§ BRIEF:
In the records below, reproduce without any change the stretch from the line containing "genus: Evolvulus" through the line containing "collection date: 1966-08-11".

§ Collected data:
* * * *
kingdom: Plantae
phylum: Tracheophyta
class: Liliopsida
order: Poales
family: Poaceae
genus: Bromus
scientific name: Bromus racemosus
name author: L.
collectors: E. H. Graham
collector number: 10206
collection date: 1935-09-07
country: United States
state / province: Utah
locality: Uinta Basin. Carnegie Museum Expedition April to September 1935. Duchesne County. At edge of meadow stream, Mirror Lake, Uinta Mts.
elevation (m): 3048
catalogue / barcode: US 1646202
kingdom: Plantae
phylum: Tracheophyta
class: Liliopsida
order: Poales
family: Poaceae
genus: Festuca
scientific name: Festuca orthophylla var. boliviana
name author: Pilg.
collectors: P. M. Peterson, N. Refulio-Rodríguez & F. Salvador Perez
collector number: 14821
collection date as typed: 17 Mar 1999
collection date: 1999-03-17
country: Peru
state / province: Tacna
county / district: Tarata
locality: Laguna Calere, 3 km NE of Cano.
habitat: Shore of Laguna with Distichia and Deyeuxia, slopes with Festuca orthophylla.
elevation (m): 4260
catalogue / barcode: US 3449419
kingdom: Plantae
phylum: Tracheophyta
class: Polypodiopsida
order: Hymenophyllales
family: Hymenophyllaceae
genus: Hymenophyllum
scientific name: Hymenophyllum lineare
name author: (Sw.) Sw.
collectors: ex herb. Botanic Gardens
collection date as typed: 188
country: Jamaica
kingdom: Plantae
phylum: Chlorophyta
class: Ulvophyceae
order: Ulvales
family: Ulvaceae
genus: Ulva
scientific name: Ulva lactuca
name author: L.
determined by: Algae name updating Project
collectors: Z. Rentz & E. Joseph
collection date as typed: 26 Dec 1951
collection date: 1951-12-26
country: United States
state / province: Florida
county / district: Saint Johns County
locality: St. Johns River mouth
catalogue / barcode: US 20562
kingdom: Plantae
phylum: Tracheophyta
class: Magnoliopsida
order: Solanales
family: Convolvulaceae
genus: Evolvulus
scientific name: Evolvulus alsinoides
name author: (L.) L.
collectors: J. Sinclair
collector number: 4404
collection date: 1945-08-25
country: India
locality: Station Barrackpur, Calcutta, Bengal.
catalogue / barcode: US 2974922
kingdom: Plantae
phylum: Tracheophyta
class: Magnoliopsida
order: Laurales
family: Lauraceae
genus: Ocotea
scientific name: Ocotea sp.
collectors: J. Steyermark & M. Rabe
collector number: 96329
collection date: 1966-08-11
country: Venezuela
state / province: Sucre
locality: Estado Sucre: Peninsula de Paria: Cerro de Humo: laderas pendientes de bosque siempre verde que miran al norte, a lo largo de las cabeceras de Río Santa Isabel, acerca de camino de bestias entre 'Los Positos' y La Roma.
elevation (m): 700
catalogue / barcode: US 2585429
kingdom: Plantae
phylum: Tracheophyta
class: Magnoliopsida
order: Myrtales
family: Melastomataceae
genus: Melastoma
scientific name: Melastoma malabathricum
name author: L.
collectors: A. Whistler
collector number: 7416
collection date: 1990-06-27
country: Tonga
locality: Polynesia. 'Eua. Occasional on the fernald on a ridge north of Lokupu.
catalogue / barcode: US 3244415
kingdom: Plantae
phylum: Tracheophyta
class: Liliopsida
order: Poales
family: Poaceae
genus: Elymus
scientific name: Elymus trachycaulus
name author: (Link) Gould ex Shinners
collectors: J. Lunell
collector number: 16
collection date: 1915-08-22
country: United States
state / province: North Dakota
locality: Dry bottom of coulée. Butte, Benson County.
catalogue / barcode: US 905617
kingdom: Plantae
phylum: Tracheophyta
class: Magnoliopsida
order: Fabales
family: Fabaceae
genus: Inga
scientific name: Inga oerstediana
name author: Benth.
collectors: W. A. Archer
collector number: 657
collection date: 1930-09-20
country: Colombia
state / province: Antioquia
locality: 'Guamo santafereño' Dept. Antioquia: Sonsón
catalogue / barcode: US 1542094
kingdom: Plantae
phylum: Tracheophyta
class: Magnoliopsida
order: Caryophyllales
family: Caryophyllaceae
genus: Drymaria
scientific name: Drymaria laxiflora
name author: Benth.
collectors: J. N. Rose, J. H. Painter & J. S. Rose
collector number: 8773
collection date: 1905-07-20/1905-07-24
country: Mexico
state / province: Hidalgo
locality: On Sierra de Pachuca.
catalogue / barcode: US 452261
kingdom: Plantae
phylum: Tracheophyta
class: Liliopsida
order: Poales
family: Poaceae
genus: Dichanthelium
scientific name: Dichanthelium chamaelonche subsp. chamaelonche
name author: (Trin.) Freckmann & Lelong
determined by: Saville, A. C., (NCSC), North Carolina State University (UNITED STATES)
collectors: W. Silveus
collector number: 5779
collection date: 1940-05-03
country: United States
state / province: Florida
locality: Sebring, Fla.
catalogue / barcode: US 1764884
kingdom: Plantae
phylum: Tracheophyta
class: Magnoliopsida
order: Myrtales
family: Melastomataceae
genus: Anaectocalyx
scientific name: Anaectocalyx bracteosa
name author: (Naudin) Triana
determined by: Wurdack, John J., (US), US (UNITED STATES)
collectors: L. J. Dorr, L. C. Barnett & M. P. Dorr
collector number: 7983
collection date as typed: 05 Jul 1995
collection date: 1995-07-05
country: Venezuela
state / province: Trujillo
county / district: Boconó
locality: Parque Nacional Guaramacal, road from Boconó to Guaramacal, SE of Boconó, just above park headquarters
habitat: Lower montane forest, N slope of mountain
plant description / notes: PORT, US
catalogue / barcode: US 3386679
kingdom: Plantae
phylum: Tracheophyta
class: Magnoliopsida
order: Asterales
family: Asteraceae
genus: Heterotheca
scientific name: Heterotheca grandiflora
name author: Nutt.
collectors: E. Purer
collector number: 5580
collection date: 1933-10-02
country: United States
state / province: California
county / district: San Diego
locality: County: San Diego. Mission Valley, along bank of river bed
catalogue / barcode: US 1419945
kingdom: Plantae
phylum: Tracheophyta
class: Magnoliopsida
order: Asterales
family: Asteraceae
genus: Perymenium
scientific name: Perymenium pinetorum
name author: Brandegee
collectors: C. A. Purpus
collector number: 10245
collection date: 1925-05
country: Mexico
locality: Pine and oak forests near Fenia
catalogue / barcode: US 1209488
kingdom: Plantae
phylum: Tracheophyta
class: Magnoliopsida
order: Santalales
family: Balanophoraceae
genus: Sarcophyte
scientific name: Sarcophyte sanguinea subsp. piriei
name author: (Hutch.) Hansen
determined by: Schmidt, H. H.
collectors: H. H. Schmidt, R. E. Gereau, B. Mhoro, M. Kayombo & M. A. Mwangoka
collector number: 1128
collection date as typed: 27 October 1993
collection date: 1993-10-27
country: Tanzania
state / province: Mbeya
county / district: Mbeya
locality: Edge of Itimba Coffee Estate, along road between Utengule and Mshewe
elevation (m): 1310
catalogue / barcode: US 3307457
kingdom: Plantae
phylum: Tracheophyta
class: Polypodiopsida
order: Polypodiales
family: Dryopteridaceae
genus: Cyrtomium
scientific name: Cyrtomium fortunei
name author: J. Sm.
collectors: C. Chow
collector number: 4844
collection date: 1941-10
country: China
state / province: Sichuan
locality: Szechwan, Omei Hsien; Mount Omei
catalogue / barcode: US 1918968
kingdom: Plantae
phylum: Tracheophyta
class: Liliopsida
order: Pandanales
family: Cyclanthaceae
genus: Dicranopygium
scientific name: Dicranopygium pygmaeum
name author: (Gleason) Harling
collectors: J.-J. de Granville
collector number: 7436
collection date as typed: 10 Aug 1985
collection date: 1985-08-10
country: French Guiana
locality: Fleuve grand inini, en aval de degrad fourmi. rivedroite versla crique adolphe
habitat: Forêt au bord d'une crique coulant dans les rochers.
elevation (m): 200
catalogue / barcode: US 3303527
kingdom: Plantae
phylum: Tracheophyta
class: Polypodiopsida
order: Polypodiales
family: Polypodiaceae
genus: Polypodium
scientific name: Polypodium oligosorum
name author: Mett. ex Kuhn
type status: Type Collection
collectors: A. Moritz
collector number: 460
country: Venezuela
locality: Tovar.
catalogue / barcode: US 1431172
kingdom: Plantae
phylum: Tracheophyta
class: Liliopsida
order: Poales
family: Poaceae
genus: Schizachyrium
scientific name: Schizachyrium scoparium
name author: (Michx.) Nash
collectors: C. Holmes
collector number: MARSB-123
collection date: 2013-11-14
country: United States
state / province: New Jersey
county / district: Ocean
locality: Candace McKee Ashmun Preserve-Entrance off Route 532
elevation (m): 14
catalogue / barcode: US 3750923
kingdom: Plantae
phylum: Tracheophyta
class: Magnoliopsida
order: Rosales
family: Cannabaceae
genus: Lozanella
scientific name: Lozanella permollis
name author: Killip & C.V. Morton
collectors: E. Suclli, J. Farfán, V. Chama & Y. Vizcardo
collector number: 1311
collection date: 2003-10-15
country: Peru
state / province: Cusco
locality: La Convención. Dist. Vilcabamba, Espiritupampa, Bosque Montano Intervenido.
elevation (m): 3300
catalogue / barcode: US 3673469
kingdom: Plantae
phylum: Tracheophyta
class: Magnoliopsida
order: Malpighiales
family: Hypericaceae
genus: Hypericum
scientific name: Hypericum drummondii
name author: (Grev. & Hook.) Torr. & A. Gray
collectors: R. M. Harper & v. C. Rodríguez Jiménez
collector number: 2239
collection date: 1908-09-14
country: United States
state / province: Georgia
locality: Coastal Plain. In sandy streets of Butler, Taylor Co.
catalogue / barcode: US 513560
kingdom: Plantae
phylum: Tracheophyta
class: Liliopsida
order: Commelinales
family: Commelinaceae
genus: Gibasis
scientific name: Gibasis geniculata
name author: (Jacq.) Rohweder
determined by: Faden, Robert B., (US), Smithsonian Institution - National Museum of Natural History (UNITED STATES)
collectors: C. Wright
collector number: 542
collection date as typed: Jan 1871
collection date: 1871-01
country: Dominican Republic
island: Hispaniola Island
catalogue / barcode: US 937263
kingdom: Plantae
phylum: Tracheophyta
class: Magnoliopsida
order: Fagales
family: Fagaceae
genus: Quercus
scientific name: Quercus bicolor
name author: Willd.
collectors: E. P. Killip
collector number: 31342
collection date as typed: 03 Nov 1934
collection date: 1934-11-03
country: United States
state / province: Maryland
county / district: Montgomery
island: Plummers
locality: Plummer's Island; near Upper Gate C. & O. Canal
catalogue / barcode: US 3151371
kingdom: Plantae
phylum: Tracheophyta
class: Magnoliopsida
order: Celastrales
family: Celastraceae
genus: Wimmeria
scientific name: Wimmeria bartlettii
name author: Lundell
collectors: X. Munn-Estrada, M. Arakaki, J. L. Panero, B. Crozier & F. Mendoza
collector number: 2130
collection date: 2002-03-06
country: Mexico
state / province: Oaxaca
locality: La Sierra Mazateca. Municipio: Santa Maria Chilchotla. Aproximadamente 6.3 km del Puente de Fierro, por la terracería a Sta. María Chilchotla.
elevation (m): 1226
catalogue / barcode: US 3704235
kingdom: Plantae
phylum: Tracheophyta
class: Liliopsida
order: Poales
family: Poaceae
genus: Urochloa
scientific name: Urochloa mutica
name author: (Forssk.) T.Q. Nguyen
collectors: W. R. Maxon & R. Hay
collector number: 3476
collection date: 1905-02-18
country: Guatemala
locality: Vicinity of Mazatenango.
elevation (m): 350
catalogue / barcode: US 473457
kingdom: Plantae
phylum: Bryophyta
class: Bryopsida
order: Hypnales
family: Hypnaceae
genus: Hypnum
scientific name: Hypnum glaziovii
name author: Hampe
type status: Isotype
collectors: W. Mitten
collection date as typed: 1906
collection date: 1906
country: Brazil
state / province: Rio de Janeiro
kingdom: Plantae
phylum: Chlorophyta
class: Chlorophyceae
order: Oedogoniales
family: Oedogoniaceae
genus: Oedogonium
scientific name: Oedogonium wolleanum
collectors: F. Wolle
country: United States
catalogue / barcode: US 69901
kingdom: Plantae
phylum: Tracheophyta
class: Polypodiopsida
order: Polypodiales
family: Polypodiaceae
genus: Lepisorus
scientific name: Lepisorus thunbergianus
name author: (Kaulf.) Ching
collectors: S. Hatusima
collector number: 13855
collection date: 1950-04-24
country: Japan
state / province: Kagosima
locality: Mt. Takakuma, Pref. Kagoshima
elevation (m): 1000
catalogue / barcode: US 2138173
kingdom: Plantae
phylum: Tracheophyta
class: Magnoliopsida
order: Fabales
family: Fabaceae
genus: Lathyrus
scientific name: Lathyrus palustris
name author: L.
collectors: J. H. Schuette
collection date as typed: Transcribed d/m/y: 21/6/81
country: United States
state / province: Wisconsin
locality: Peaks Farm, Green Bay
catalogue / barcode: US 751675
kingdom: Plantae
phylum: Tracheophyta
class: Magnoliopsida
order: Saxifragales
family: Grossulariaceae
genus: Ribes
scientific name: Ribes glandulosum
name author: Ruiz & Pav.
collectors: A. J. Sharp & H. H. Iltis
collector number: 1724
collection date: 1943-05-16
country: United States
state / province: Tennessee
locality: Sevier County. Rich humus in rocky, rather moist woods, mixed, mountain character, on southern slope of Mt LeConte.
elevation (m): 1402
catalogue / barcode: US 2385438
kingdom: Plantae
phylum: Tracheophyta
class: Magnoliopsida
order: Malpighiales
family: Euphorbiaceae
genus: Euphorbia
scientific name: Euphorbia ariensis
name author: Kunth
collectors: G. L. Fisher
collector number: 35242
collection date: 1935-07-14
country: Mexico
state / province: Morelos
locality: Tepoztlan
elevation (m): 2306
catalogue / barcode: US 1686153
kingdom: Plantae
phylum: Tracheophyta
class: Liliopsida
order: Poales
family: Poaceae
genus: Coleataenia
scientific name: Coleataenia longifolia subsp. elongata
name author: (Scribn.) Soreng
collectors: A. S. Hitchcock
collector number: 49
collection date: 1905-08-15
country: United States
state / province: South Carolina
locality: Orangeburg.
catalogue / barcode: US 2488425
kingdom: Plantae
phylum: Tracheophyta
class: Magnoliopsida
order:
* * * *
§ EXERCISE RESULT:
genus: Evolvulus
scientific name: Evolvulus alsinoides
name author: (L.) L.
collectors: J. Sinclair
collector number: 4404
collection date: 1945-08-25
country: India
locality: Station Barrackpur, Calcutta, Bengal.
catalogue / barcode: US 2974922
kingdom: Plantae
phylum: Tracheophyta
class: Magnoliopsida
order: Laurales
family: Lauraceae
genus: Ocotea
scientific name: Ocotea sp.
collectors: J. Steyermark & M. Rabe
collector number: 96329
collection date: 1966-08-11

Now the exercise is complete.